Der Schulkomplex im Nibelungenviertel in Bernau wird erweitert. Das teilte die Stadt am Freitag mit. Weil Bernau immer weiter wachse, müsste auch die Infrastruktur – in diesem Fall also die Schulen – mitwachsen. So soll die aktuell dreizügige „Grundschule an der Hasenheide“ zu einer vierzügigen Schule mit entsprechenden Hortkapazitäten ausgebaut werden. Derzeit werden dort 454 Kinder unterrichtet, künftig können es bis zu 600 Kinder sein.

Entwicklung des Bernauer Stadtteils

„Mit dem Erweiterungsbau trägt die Stadt insbesondere zur Entwicklung dieses Stadtteils bei, wo in der jüngsten Vergangenheit mit dem Pankebogen ein neues Wohngebiet entstanden ist. Wir wollen den steigenden Schülerzahlen gerecht werden und allen Mädchen und Jungen gute Lernmöglichkeiten bieten“, so Bürgermeister André Stahl.
Geplant ist, entlang der Krimhildstraße ein mit der jetzigen Schule verbundenes viergeschossiges Gebäude zu errichten. In diesem wird es neben Klassen- und Förderräumen auch eine Mensa sowie einen separaten Hortteil geben. Im Ergebnis einer europaweiten Ausschreibung wurden die thoma architekten im April 2020 mit der Planung beauftragt. Derzeit arbeitet das Berliner Büro an der Entwurfsplanung. Über den Stand der Dinge sollen die Bernauer Stadtverordneten in den nächsten Ausschusssitzungen informiert werden.

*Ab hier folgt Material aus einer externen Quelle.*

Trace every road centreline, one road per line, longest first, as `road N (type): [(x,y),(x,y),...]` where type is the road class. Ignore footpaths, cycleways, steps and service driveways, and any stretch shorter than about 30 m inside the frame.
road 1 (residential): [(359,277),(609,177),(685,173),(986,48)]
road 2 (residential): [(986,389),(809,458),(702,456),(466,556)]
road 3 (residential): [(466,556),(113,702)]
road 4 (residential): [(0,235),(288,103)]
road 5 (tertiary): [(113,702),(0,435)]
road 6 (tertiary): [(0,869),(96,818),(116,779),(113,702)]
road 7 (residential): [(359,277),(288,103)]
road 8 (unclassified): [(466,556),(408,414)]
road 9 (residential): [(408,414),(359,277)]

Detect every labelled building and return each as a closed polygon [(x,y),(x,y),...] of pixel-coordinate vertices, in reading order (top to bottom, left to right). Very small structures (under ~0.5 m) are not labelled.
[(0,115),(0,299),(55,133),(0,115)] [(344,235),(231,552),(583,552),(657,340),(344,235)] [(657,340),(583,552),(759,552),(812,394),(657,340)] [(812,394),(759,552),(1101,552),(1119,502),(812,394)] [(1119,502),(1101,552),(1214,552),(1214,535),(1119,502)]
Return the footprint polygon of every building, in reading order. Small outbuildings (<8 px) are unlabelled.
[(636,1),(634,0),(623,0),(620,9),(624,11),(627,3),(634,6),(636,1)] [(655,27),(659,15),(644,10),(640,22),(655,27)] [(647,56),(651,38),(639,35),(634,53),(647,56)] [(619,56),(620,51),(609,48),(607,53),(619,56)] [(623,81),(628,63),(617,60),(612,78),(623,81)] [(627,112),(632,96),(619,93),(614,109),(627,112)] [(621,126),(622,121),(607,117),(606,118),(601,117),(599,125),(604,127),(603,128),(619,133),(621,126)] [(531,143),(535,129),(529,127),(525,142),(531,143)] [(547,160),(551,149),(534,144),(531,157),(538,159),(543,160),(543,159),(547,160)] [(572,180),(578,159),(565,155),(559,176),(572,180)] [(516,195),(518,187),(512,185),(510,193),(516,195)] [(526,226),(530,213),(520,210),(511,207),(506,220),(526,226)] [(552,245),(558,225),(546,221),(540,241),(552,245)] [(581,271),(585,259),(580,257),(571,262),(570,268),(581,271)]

Digitale Technik an der Schule soll mitwachsen

„Durch die geplanten Förder‐, Fach‐ und Teilungsräume können innovative pädagogische Konzepte umgesetzt werden. Eine Erweiterung des Brandschutzkonzeptes im gesamten Schulkomplex ermöglicht die Bildung einzelner Cluster und die Errichtung vielfältiger Kommunikationszonen“, so Liane Hergt vom Bernauer Bauamt. Eine „mitwachsende“ digitale Technik soll die Voraussetzungen für moderne Lernformen bieten. Zusätzlich werden in den Neubau die Horträume integriert. Die Schule erhält mit dem Erweiterungsbau auch eine große Aula bzw. Mensa, in der nicht nur Speisen und Getränke angeboten werden, sondern auch Schulveranstaltungen und Elternversammlungen stattfinden können.
Ein Highlight und bislang einzigartig in Bernau wird der künftige Schulhof sein: eine attraktive Mischung aus Sport‐, Spiel‐ und Pausenhof mit Elementen für den Unterricht im Freien. In die Planung waren die Schülerinnen und Schüler einbezogen. Ihre Wünsche und Vorschläge haben sie im Rahmen von Projekten entwickelt. „Viele ihrer Hinweise und Ideen sind in die Entwürfe eingeflossen. Dadurch konnten wir sozusagen einen Maßanzug für das Areal schneidern“, freut sich Liane Hergt.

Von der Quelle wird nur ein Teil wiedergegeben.